そうと決まれば、別に隠れて移動する訳じゃない。薬都から出る魔車で魔導都市方面のに行く様な商人っぽい魔車に、
「すみません、乗せて貰えますか?」
「なんだ、お前は」
護衛の冒険者は訝しげに見る。
「おや、何処かで見た……ああ。調薬狂い殿でしたか」
ビンゴ!「はい」
……ひそひそ。
「調薬狂いだと」
「ああ、俺薬買ってる」
「ええ。少し高いですよね」
「そりゃ、黒の薬だからしょうがねぇ。今は弟子の薬も出回ってそれは銅だから安いぞ」
「効果が安定してるってのは、便利だぞ。魔物と殺るとき同じLvでうっかり買った回復時間長いとかの博打打たない」
「なるほど」
「~で、弟子と一方的に喧嘩しまして」
「そういう事情が、魔導都市でしたね、では一緒に行きましょうか」
「お願いします。目的地が一緒で幸運でした」
「では出発してください」
「私もこの出会いは幸運でしたよ。薬都に帰ったら……」
「はい。ウーリさん、フィデリオ商会ですね」
「……いやあ、クラウさんと出会えて本当に良かった。私はね、行商時代にフィデリオの若旦那様に救われてから必死に商会の為に努力してきたが、この幸運が、あのクラウさんと契約を結べた事が一番の成果かもしれない」
「自分をそこまで評価してくれて嬉しいです。ウーリさんこそ薬都から魔導都市と言う大きな都市への運送を任されるなんて信用されているではありませんか」
「いやあ、お恥ずかしい。うちの若旦那様はこんな私まで信用してくださって、護衛も金のしっかりした方まで付けてくださいました」
「ええ、フィデリオ商会は評判も良いですから~」
~5日後。
「お世話になりました」
「ええ、これからよろしくお願いします。どうぞフィデリオ商会をご贔屓に」
「ここが、魔導都市」
魔導都市は薬都とは変わった所だった。
魔道具が発達していて建物の表に階段は無く、浮遊具を使い飛んで建物の2階や3階等に直接入る。
薬都は比較的新しい都市だが、魔導都市は古い都市なのでダンジョンがあり、魔法使いが多く、魔石が簡単に手に入る。魔石は魔道具の燃料、魔力を貯められる。
また、魔法使いつまり高レベルな魔法属性持ちが集まるからこそ、魔道具が発達したとも言える。魔道具を作るのに魔法属性の付与と言う過程が有る。
浮遊具は個人の持ち物であり、町のほとんどの建物は2階、3階に入り口が有る。町全体で浮遊具を使う設計だ。他の町が全体を計画して魔道具ありきにするには、この町の様に職人が大勢必要になるだろう。そしてそれだけ集めるのは容易ではない。
故に、この光景は魔導都市特有と言えるだろう。
……門付近、案内看板より。
成る程。観光とまではいかないが、この町を宣伝することでより人を集め、活性化させようと言う狙いか。

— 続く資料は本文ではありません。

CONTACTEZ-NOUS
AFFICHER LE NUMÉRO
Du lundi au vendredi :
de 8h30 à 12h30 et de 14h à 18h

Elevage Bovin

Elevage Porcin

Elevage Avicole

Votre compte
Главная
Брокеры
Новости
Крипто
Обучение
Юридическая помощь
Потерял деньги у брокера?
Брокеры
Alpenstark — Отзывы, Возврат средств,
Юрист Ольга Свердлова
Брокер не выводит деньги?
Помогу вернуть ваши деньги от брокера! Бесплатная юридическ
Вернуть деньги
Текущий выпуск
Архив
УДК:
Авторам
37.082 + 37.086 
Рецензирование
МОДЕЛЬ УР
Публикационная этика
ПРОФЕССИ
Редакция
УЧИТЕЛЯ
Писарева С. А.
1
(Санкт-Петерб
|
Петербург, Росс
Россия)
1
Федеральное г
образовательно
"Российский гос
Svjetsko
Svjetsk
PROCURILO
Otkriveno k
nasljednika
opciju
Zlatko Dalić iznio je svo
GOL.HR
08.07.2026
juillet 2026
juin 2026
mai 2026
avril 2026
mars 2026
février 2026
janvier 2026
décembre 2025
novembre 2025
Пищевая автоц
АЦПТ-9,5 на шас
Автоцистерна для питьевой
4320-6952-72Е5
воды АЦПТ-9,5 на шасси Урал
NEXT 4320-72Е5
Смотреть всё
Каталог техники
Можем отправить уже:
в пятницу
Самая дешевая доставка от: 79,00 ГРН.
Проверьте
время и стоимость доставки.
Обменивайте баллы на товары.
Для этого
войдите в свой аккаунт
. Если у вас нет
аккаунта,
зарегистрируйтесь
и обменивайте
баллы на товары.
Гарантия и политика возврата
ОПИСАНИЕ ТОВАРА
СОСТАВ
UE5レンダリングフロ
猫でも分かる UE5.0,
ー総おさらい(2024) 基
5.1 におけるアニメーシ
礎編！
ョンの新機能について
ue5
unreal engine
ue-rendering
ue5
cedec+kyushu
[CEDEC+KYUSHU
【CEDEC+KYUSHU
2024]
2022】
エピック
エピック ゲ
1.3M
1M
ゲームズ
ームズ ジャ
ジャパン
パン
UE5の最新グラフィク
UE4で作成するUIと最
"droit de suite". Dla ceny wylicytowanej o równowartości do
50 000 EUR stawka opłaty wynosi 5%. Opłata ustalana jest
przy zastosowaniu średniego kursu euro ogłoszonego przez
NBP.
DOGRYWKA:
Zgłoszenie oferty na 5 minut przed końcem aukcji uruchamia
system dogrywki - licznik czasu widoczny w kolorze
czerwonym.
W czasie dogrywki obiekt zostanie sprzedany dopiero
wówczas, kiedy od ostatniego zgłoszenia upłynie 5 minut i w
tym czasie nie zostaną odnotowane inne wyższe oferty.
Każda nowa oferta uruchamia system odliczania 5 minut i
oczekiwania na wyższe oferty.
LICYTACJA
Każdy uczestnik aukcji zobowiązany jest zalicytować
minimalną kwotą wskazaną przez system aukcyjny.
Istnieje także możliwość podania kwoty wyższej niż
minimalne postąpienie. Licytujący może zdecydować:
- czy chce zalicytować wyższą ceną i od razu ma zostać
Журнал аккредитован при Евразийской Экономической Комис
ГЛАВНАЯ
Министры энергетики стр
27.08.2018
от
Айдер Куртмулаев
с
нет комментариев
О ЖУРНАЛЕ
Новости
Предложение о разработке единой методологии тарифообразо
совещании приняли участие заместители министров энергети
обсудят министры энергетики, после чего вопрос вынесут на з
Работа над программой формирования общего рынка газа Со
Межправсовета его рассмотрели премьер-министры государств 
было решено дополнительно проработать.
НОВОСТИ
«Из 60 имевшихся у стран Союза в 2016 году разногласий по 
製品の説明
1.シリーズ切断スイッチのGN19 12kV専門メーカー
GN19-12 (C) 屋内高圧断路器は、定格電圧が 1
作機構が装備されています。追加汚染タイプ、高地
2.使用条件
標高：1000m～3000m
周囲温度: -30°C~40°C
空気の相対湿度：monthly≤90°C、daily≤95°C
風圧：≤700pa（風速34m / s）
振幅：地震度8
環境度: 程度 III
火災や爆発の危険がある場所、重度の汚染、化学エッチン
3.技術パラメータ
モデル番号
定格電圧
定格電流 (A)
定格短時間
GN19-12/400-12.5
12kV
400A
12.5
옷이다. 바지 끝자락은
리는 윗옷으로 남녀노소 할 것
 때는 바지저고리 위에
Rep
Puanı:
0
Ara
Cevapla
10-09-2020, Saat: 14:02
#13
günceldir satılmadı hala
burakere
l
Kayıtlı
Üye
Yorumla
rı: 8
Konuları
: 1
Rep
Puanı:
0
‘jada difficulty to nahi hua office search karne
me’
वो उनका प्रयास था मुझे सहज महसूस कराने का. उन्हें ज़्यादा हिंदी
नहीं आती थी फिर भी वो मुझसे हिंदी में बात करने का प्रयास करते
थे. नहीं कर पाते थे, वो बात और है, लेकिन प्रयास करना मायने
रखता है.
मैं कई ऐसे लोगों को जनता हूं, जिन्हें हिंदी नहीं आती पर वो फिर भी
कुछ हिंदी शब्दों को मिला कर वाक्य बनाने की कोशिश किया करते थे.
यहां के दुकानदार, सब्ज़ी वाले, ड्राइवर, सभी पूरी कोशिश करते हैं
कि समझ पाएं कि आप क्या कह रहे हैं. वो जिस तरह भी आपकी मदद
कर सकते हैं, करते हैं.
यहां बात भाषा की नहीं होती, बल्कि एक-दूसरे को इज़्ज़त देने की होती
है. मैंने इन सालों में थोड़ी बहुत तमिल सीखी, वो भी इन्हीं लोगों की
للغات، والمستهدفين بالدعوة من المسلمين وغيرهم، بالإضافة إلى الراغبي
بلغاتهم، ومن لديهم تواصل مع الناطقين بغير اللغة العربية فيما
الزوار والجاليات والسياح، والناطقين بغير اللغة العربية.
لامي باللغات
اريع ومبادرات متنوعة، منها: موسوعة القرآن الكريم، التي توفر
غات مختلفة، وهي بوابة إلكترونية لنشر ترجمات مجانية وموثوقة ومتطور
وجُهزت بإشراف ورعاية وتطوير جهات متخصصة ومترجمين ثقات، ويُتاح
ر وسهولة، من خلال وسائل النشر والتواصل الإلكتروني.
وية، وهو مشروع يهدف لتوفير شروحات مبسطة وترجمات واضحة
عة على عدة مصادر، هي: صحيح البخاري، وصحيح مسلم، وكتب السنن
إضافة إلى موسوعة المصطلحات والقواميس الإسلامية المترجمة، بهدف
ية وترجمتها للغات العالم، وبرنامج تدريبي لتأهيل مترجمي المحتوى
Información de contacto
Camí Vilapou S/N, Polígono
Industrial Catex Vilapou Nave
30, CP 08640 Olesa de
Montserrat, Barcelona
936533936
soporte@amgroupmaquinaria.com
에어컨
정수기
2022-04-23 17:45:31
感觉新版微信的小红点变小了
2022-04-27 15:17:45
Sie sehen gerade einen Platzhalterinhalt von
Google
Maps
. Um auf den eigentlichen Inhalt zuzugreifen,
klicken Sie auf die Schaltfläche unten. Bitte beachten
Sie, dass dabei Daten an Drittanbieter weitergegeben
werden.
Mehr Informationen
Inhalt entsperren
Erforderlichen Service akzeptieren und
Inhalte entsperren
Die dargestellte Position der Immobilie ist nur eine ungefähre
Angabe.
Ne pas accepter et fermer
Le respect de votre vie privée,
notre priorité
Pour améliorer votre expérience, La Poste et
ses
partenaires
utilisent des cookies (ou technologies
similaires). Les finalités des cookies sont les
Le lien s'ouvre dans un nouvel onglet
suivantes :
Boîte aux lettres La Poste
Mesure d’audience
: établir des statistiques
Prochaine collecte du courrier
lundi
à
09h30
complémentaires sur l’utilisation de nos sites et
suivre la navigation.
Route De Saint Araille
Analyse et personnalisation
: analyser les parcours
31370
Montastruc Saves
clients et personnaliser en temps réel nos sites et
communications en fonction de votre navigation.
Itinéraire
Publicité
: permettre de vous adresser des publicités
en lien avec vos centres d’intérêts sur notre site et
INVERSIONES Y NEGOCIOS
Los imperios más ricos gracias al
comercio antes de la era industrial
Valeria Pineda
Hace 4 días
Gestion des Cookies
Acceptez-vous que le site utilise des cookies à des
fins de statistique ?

十分人口密度は高いと思うが、この魔導都市の周囲1日以内の範囲の町ならもう少し拡大出来るため、衛星都市として利用しようと言う計画が進められている。
エーミルLv37 17歳 錬金24
ユーリカLv36 16歳 錬金23
カールヒェンLv33 16歳 錬金21
町の規模に上限は無いが、大都市と呼ばれる都市の大きさで実質限界。何故なら、それ以上大きくすると、魔物がランク1を発生した端から奪い合う状況になる。これはダンジョンである程度解決される。が、ダンジョンは1つの階層には同じLvの様々な魔物が出て、外と違いどの魔物に出会うかは運。よって相性の悪い魔物に出会って死亡が多い。
ちなみに、開拓する場所は沢山有るし、現に開拓村が有る。開拓村は黒以上の冒険者、職人が住み日夜ランク3以上の魔物と勢力争い、黒以上の商人が出資し、ランクの高い素材を都市に運び売る。